Une grève des mototaxis perturbe le trafic routier à Tambacounda
APS
SENEGAL-TRANSPORTS

Une grève des mototaxis perturbe le trafic routier à Tambacounda

Tambacounda, 25 jan (APS) - Des centaines de jeunes se présentant comme des conducteurs de mototaxis ont fortement perturbé le trafic routier dans la commune de Tambacounda (est), en érigeant des barricades dans la ville, jeudi, deuxième jour d’une manifestation contre la saisie de dizaines de motos de leurs camarades par la gendarmerie.
 
Les manifestants ont barré plusieurs artères de la ville à l’aide de blocs de pierres, de troncs d’arbres et de pneus brûlés, occasionnant de grosses colonnes de fumée. Ils ont également vidé les écoles, collèges et lycées de leurs élèves. 
 
"On nous a demandé des casques, nous nous sommes exécutés puisqu’il y va de notre propre sécurité. La mairie nous a demandé encore de payer une taxe mensuelle, on s’en acquitte aussi. Et hier, vers 13 heures, les gendarmes ont immobilisé les motos pour défauts de permis de conduire, d’assurance et de carte grise", expliqué Moustapha Konté, l’un des manifestants.
 
"Si nous payons tout ça, comment allons-nous nous en sortir ?" se demande-t-il, dénonçant les "tracasseries" de la gendarmerie. 

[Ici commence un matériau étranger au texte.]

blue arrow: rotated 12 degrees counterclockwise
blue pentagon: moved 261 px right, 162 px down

"Si on nous avait avisés à temps en nous fixant un délai, il n’y aurait eu aucun problème", poursuit le jeune conducteur de mototaxi, estimant que "ce n’est pas du jour au lendemain qu’on peut obtenir tous les documents exigés".
 
Moustapha Konté souligne que de nombreux chômeurs, dont des pères de familles et des bacheliers, sont venus gagner leur vie en exploitant des mototaxis à Tambacounda. "A part l’unique usine de la Sodefitex et les bananeraies, aucune entreprise n’offre du travail à Tambacounda", se désole-t-il. 
 
"Nous ne refusons pas d’être en règle. Nous exigeons simplement l’allègement des conditions préalables exigées pour l’exploitation des mototaxis", précise M. Konté.
 
Amadou Diallo, l’un des conducteurs de motos "Jakarta" utilisés comme moyens de transport urbain à Tambacounda, estime que l’immobilisation des motos par la gendarmerie va engendrer un manque à gagner important pour les exploitants de ces véhicules. 
 
Les protestations menées par les conducteurs ont fortement perturbé la mobilité dans toute la commune.

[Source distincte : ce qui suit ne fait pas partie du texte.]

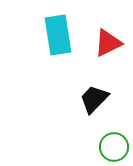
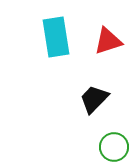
cyan rectangle: moved 2 px left, 2 px down
red triangle: moved 2 px up; rotated 8 degrees clockwise
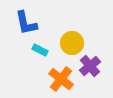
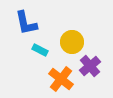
yellow circle: moved 1 px up
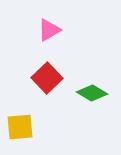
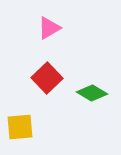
pink triangle: moved 2 px up
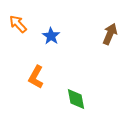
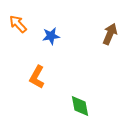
blue star: rotated 30 degrees clockwise
orange L-shape: moved 1 px right
green diamond: moved 4 px right, 7 px down
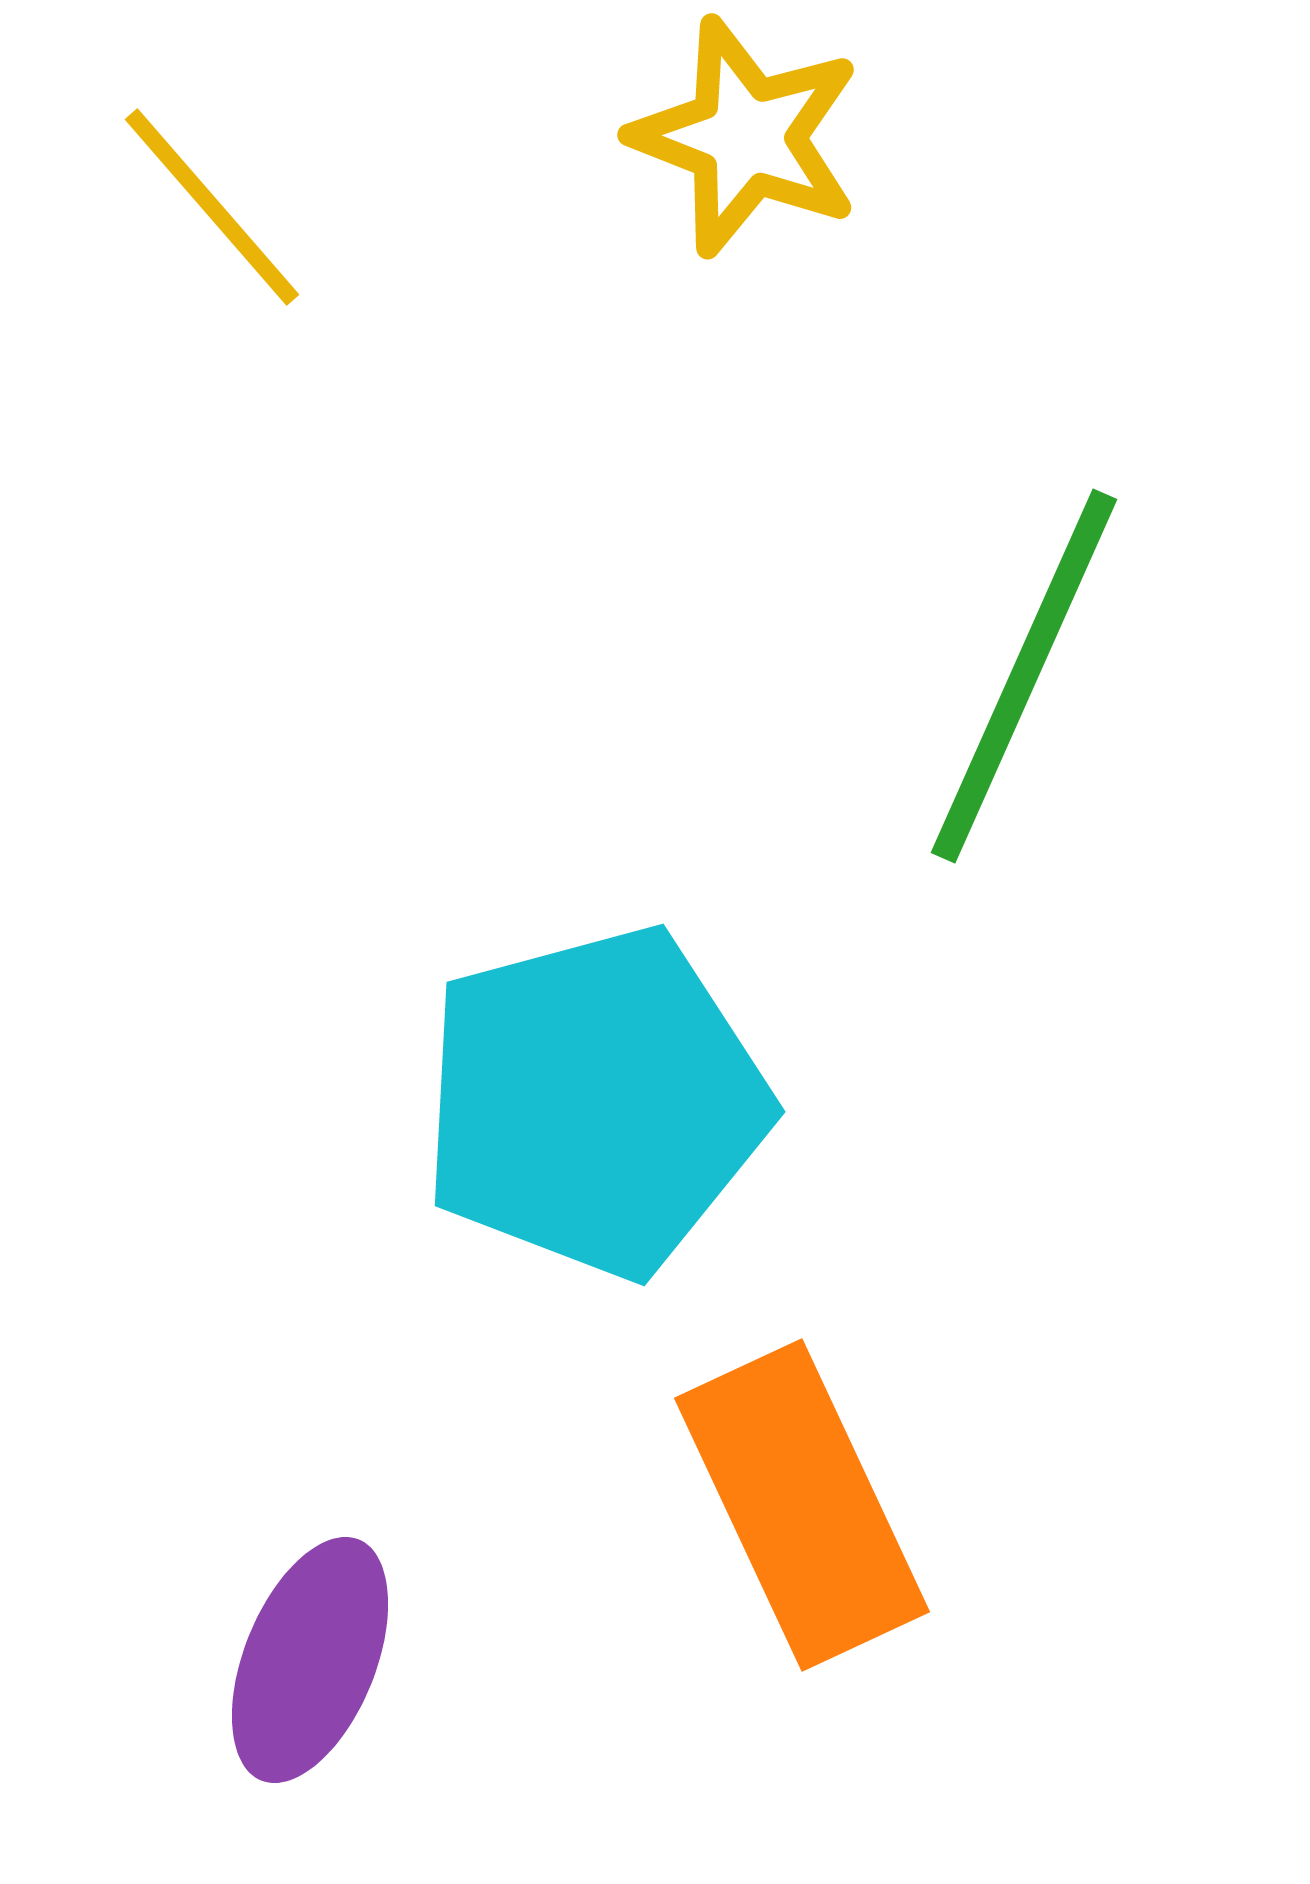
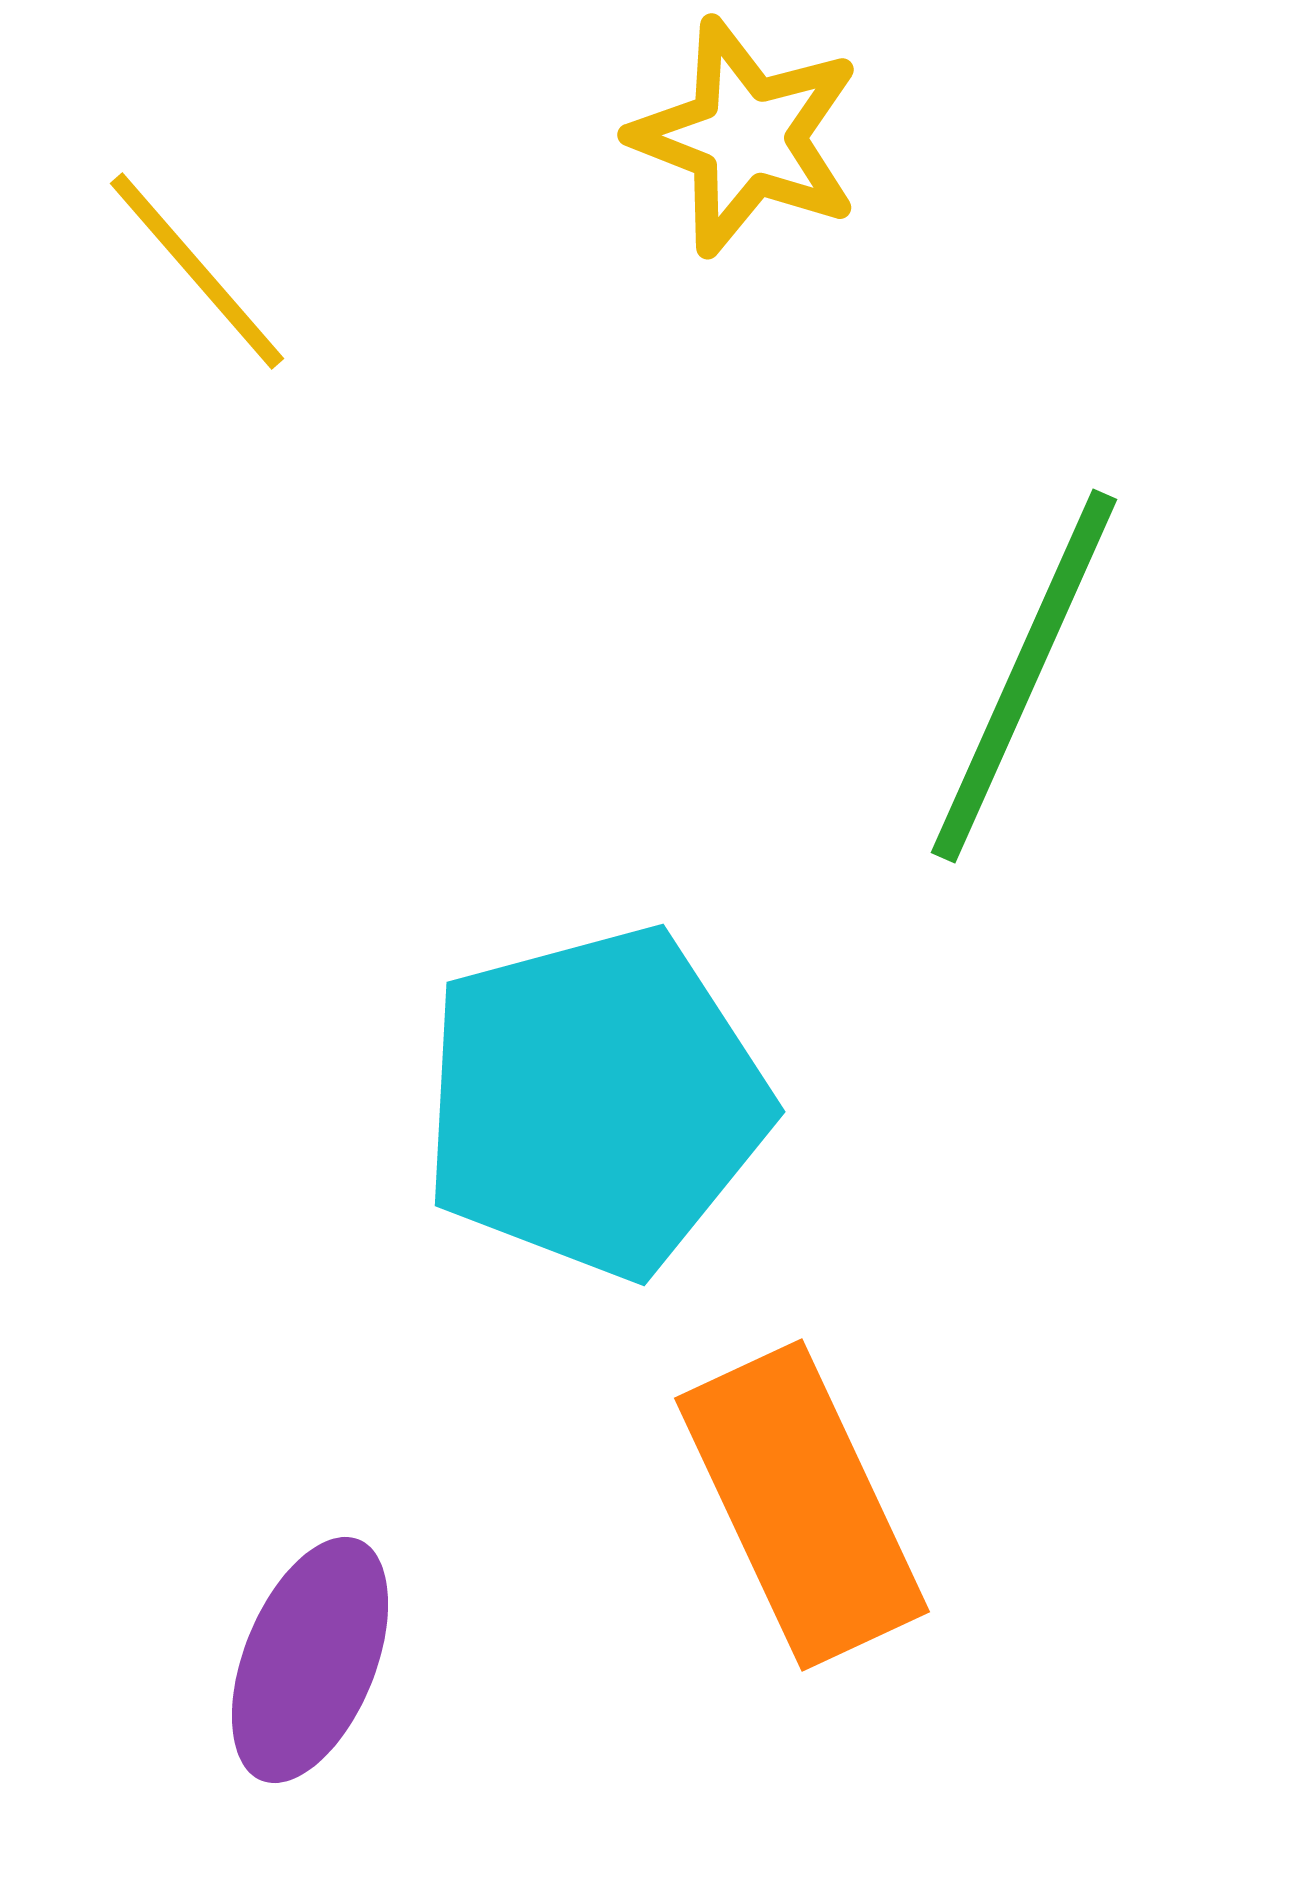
yellow line: moved 15 px left, 64 px down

Devant le marché central, plusieurs femmes attendaient désespérément une moto, sur le bord de la route, pour rentrer chez elles. Les voitures font de longs détours dans les quartiers, pour contourner les barricades.
 
Des éléments Groupement mobile d’intervention ont lancé des grenades lacrymogènes pour disperser les manifestants. Un responsable des services sécuritaires est allé leur parler, pour les inviter à mettre fin à la grève et à aller retirer les motos immobilisées par la gendarmerie.
 
Il a suggéré aux contestataires de désigner au moins cinq délégués, en vue d’une concertation avec les services sécuritaires. "Nous leur restitueront individuellement leur moto, sur présentation de leur pièce d’identité", promet-il.
 
Certains conducteurs ont donné leur accord de principe, en vue de la fin de la grève.
 
"C’est un problème très complexe. Depuis l’an dernier, nous sommes en train de tout faire pour que le calme revienne chez les conducteurs de motos +Jakarta+", a dit le président du conseil communal de la jeunesse, Amadou Bâ, qui tente d’arrondir les angles entre les services de sécurité et les jeunes manifestants.

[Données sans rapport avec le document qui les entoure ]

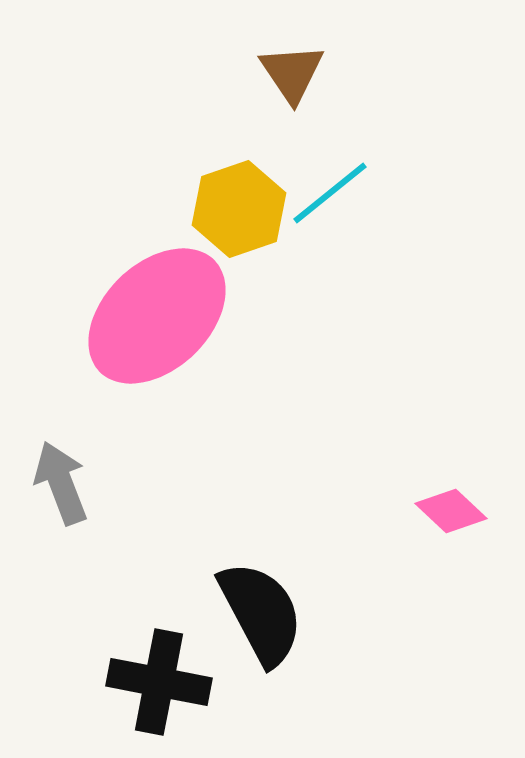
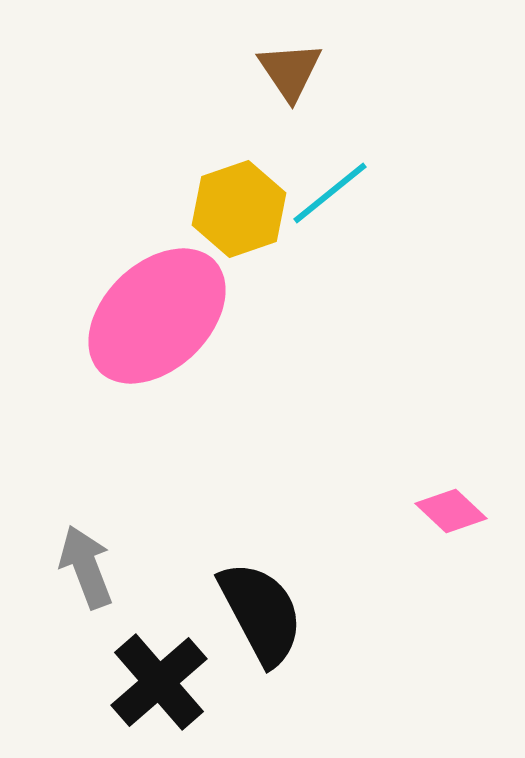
brown triangle: moved 2 px left, 2 px up
gray arrow: moved 25 px right, 84 px down
black cross: rotated 38 degrees clockwise
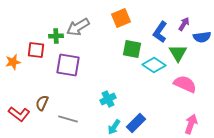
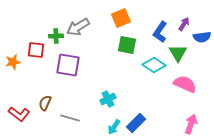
green square: moved 5 px left, 4 px up
brown semicircle: moved 3 px right
gray line: moved 2 px right, 1 px up
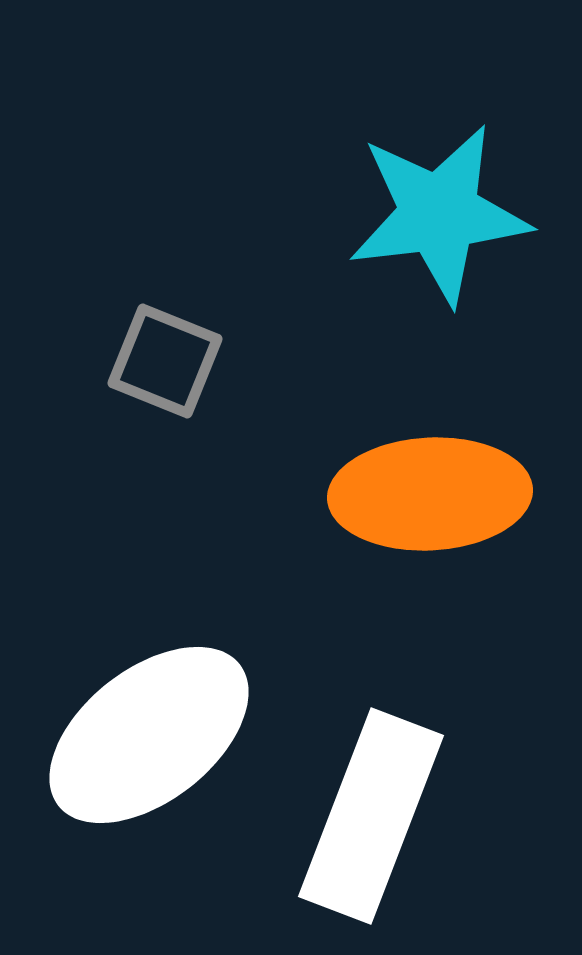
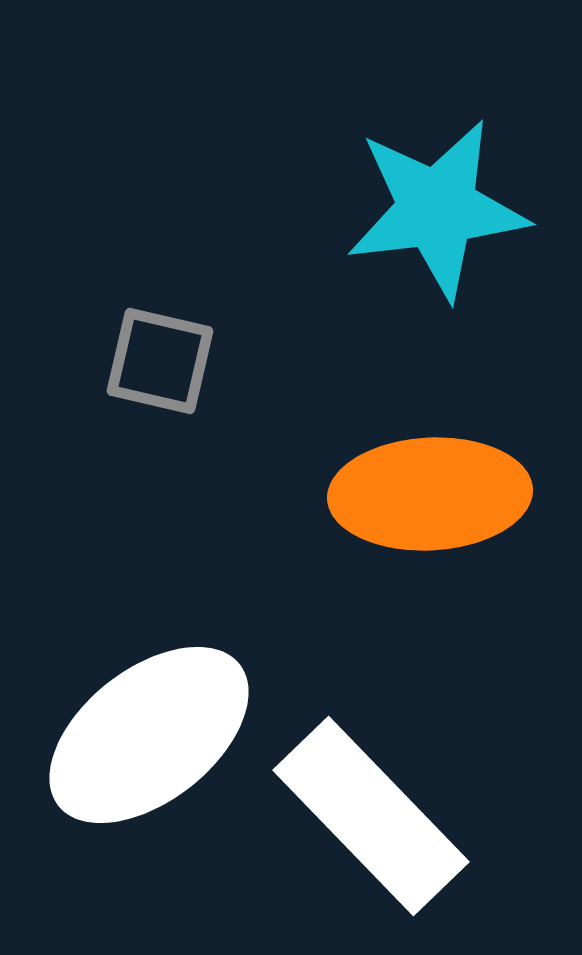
cyan star: moved 2 px left, 5 px up
gray square: moved 5 px left; rotated 9 degrees counterclockwise
white rectangle: rotated 65 degrees counterclockwise
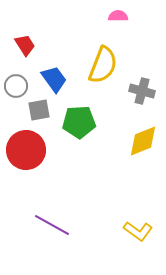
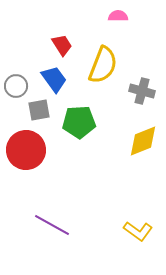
red trapezoid: moved 37 px right
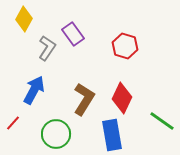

Selon lui, il est "impossible" pour les jeunes de se procurer du jour au lendemain les documents exigés pour la circulation des deux-roues.
 
"Ces jeunes se débrouillent pour nourrir leur famille. Il faut qu’on les soutienne", dit-il, ajoutant avoir discuté avec les autorités locales, dont le préfet, pour que soient libérés les jeunes arrêtés par la gendarmerie.